Dass Fluorchinolone Sehnenschäden in Form von Entzündungen oder Rissen verursachen können, ist bereits seit den 60er-Jahren bekannt und wurde in die Produktinformationen aufgenommen. Die Ruptur der Achillessehne wird dabei als besonders gefährlich angesehen und tritt mit erhöhtem Risiko bei älteren Personen ab dem 60. Lebensjahr auf. Die unerwünschte Arzneimittelwirkung kann bereits wenige Stunden nach der Einnahme auftreten oder bis zu vier Wochen nach Therapieende. In Deutschland sind Ciprofloxacin, Norfloxacin, Enoxacin, Ofloxacin, Levofloxacin und Moxifloxacin zugelassen.
Die US-Arzneimittelagentur (FDA) machte die von den Fluorchinolonen ausgehende Gefahr deutlicher. In einem Black-Box-Warning sind die möglichen Gefahren fettgedruckt in der Produktinformation klar zu erkennen. Außerdem warnte eine öffentliche Kampagne vor den Gefahren der Antiobiotika.
Fluorchinolone besitzen eine bakterizide Wirkung. Die Gyrasehemmer verhindern die DNA-Replikation grampositiver und gramnegativer Keime durch Hemmung verschiedener Topoisomerasen. Die Enzyme spielen bei der Replikation, Transkription, Rekombination und Reparatur der DNA eine entscheidende Rolle.
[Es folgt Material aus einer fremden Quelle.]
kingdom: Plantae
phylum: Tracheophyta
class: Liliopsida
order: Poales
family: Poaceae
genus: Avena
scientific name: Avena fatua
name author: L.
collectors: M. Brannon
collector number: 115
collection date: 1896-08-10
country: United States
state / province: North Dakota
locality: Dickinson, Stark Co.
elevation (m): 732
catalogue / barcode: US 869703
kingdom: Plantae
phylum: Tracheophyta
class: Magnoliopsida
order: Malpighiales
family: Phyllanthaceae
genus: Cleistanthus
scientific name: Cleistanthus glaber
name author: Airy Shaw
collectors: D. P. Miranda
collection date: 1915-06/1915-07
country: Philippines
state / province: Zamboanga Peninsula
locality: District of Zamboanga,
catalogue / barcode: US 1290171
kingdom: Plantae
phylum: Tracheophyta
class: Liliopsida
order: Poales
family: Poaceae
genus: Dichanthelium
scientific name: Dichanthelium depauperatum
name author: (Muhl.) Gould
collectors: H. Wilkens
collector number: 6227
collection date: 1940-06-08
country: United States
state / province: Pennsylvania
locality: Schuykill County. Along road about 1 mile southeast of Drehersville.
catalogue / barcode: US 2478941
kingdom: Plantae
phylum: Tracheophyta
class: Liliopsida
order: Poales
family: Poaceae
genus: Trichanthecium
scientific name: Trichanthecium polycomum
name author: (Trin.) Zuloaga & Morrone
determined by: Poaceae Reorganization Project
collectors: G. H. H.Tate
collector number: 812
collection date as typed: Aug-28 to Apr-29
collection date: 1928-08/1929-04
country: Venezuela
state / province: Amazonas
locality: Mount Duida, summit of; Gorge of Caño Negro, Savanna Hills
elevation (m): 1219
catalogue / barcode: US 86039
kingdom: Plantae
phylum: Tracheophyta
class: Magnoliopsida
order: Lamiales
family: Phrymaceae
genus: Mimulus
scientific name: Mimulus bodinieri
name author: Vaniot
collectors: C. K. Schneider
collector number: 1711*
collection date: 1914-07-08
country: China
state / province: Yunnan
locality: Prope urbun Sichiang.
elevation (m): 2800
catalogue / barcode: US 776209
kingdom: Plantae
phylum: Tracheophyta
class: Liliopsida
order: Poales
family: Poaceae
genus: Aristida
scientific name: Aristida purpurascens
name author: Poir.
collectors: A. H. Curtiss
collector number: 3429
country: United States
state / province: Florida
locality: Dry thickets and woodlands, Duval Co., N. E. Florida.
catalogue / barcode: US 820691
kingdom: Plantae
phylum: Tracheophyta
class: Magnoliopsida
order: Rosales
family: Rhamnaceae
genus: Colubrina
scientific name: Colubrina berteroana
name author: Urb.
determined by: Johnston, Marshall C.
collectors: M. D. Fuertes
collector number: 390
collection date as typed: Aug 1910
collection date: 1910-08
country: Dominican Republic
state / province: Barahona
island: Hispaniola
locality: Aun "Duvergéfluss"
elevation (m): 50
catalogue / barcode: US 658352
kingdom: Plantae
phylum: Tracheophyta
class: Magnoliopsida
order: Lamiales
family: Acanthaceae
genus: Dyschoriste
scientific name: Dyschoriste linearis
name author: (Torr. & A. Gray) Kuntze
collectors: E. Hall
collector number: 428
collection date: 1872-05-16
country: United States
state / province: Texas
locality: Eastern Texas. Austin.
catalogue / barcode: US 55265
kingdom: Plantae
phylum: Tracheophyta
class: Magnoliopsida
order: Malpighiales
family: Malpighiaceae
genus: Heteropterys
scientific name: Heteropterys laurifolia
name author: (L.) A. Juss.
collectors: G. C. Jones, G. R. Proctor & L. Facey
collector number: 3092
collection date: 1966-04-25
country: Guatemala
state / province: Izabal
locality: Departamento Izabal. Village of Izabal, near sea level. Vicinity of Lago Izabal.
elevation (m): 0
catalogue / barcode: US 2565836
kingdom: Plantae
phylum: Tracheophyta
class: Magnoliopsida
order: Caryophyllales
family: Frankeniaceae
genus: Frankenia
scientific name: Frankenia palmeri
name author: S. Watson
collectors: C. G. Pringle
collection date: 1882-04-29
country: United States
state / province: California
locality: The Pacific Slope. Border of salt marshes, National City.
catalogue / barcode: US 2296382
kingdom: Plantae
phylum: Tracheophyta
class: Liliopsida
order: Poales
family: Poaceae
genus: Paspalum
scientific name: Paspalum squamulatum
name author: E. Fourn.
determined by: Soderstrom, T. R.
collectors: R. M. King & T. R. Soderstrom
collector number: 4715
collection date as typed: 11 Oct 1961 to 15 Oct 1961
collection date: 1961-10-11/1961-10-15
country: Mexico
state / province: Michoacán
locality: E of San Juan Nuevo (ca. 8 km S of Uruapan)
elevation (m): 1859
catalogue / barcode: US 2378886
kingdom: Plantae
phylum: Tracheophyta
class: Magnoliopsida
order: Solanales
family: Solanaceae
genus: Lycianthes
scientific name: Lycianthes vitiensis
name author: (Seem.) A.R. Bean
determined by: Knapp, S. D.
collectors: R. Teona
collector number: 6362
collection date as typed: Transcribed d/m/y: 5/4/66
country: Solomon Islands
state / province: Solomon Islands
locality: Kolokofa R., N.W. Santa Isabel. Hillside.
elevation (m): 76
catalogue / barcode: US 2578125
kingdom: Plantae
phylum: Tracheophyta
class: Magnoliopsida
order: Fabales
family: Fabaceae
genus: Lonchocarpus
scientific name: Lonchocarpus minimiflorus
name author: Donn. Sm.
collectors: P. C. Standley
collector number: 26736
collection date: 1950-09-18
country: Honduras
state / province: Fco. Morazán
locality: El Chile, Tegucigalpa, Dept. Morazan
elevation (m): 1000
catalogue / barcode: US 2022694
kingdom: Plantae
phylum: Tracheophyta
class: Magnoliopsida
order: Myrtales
Dosiert wird nach Art und Schwere der Erkrankung. Florchinolone können unabhängig von den Mahlzeiten geschluckt werden, jedoch nicht zusammen mit eisen-, zink-, magnesium- oder calciumhaltigen Präparaten, da sonst eine verminderte Wirkstoffaufnahme durch die Bildung von schwer resorbierbaren Komplexen möglich ist. Betroffene sollten einen Abstand von etwa zwei Stunden einhalten – auch zu Antazida.